Ciò che si "vede" dipende solo in parte dalla
luce che colpisce gli oggetti e che raggiunge i nostri occhi,
anche se, ovviamente, è da qui che si innesca il processo
della visione.
Per tutti i viventi, dai protozoi, agli insetti, ai molluschi
fino ai vertebrati più evoluti, ciò che viene "visto" dipende
fortemente da "chi" vede. Questo fatto deriva sia dalle caratteristiche
dell’organo della percezione sia (e sembra soprattutto)
dal fatto che gli stimoli sono sempre elaborati e “interpretati”,
per cui uno stesso oggetto può essere percepito in modo molto
diverso.
Esistono strutture caratteristiche nei diversi gruppi di animali
per "portare" la luce fino al tessuto di percezione: la luce
viene selezionata, filtrata secondo modalità del tutto peculiari:
ci sono cellule che fanno da sensori e che iperpolarizzano
la luce, altre che la depolarizzano, alcune sono sensibili
anche ai raggi UV, altre che "vedono" l'infrarosso: ci sono
animali con occhi dotati di strutture a lenti, altre a specchio.
C’è pertanto una grande selezione della luce prima
del suo arrivo alle cellule deputate alla percezione visiva
vera e propria.
Negli animali superiori, a livello centrale, avviene, oltre
a questa elaborazione dello stimolo visivo in quanto tale,
l’integrazione tra immagini diverse che si sovrappongono e
si associano tra loro per costituire l’immagine definitiva
che ne costituisce una sintesi.
Una buona rappresentazione di questo la si può trovare nei
quadri cubisti in cui gli artisti non rappresentano
le cose come l’occhio le vede, ma piuttosto come la mente
le pensa: raffigurano simultaneamente i vari aspetti e funzioni
prima della loro integrazione nell’immagine sintetica. Questi
pittori rappresentano pertanto in modo analitico le nostre
immagini mentali: non ci sono distorsioni della realtà, ma
singoli frammenti di visione: l’immagine si scompone nella
rappresentazione frontale, laterale, dal basso verso l’alto,
da dentro, ecc.
I soggetti dei loro quadri sono visti molto da vicino: se
ci avviciniamo molto ad una cosa, cambia la visione che ne
abbiamo: emergono particolari e dettagli, si creano rapporti
diversi, anche il colore varia, assumendo toni più forti.
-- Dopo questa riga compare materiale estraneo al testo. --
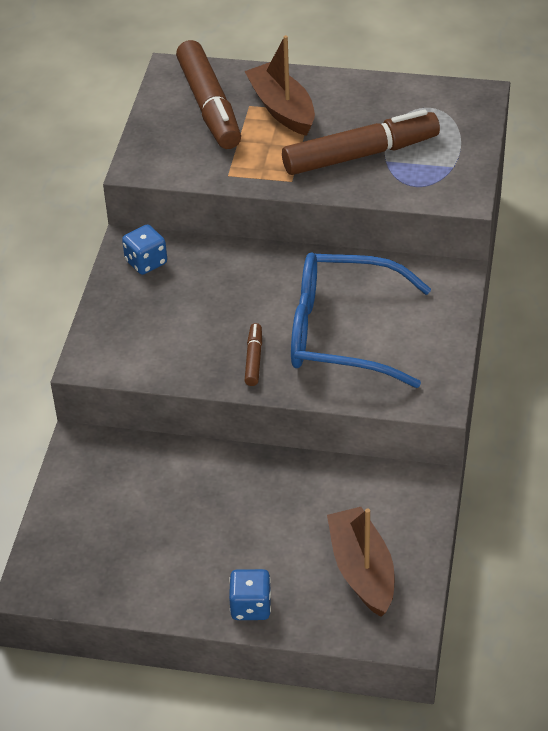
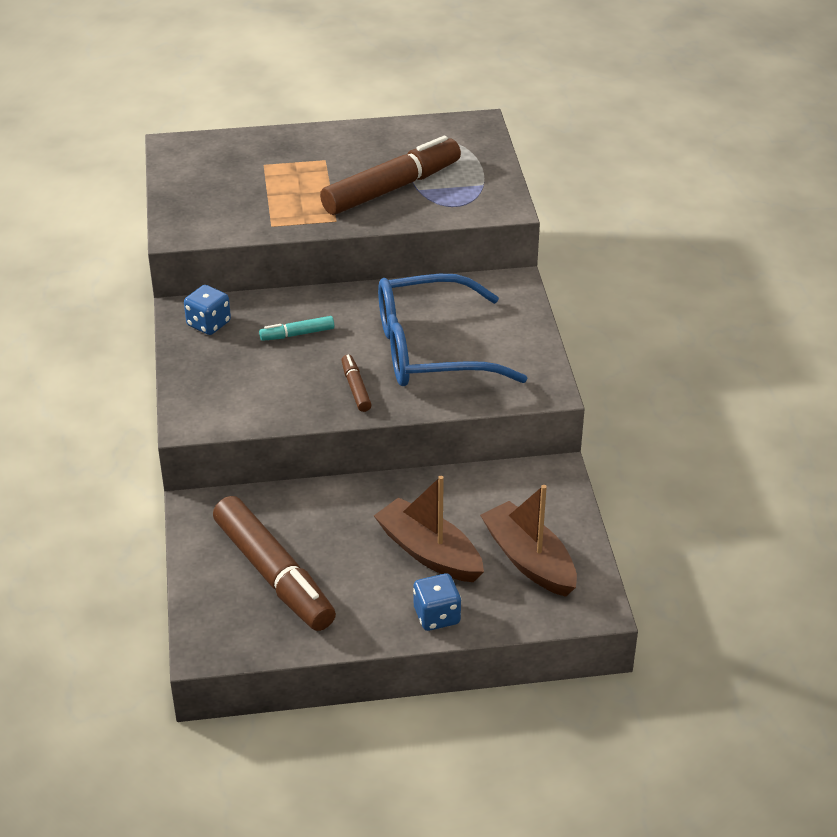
camera: 20 degrees left, 5 degrees down
brown marker [176,40,241,149] -> brown marker moved to [213,496,336,631]
brown boat [244,35,315,136] -> brown boat moved to [374,476,484,582]
none -> turquoise marker [259,316,334,341]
Un volto osservato da vicino, da molto vicino, acquista tratti
nuovi e dà sensazioni spesso molto diverse da quelli che suscita
alla distanza “media” alla quale siamo abituati a guardarli.
Inoltre i volti che osserviamo più spesso sono quelli delle
persone amate, che vivono con noi, la loro visione implica
pertanto, necessariamente, un coinvolgimento psicologico:
i tratti stessi si modificano, si sdoppiano, le forme si sovrappongono
in un vortice di prospettive che si vanno a sovrapporre alle
sensazioni emotive che proviamo nei loro confronti.